Betts Park contains one of the last remnants of the short-lived Croydon Canal, a Millennium Rock (a boulder of Lewisian Gneiss gifted by the people of Lochinver in Scotland), a veteran holm oak believed to be a survivor of Penge Common and the 6m Heart of Anerley obelisk erected in 2024 as a monument to all the people whose names are never written on monuments.

In the extreme heatwave of July 2022, the grass to the north of the park discoloured to reveal a ghost image of Oak Lawn villa, which had been demolished in the late 1960s.

In May 2025 the demolition of The Mitre public house, adjacent to the historic entrance from Croydon Road (locally known at Mitre Gate), went awry closing access for months and potentially damaging the King George V memorial plaques.

===Murders===
On 2 November 2017, Michael Jonas, a 17-year-old boy, was stabbed and killed in the park. In October 2022, six people were charged with his murder. All were found guilty at trial in October 2023.

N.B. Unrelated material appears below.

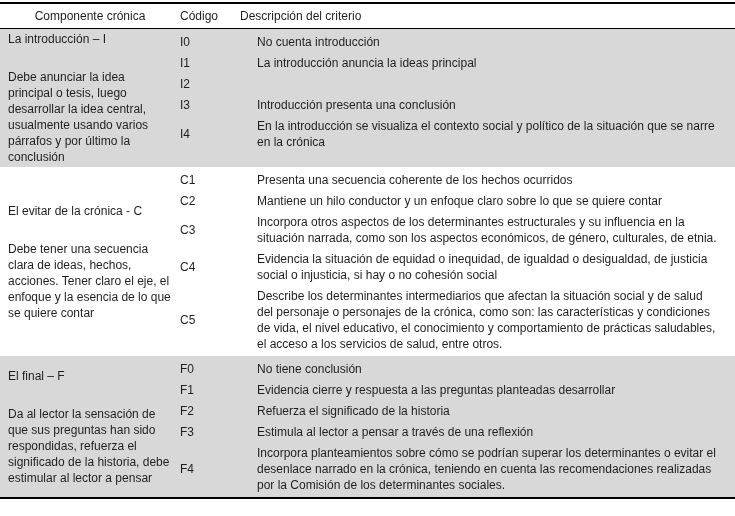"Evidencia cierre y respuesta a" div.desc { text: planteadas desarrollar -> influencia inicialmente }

On 12 July 2020, Dean Edwards was shot and killed at the Croydon Road entrance to the park, in an apparent case of mistaken identity. A man was charged with murder the following month, but was found not guilty in May 2022.

==Facilities==
Facilities in the park include a football pitch, an outdoor gym, basketball court, goal posts, skateboard area and children's play area. There is also a pre-school daycare centre for children in the former tennis pavilion building.

==Friends==
London Borough of Bromley offers a scheme for locals to become a part of a friend group for the many parks. These groups are made up of volunteers who want to help discuss how the local parks are maintained, used, and developed. Friends of Betts Park is part of this scheme.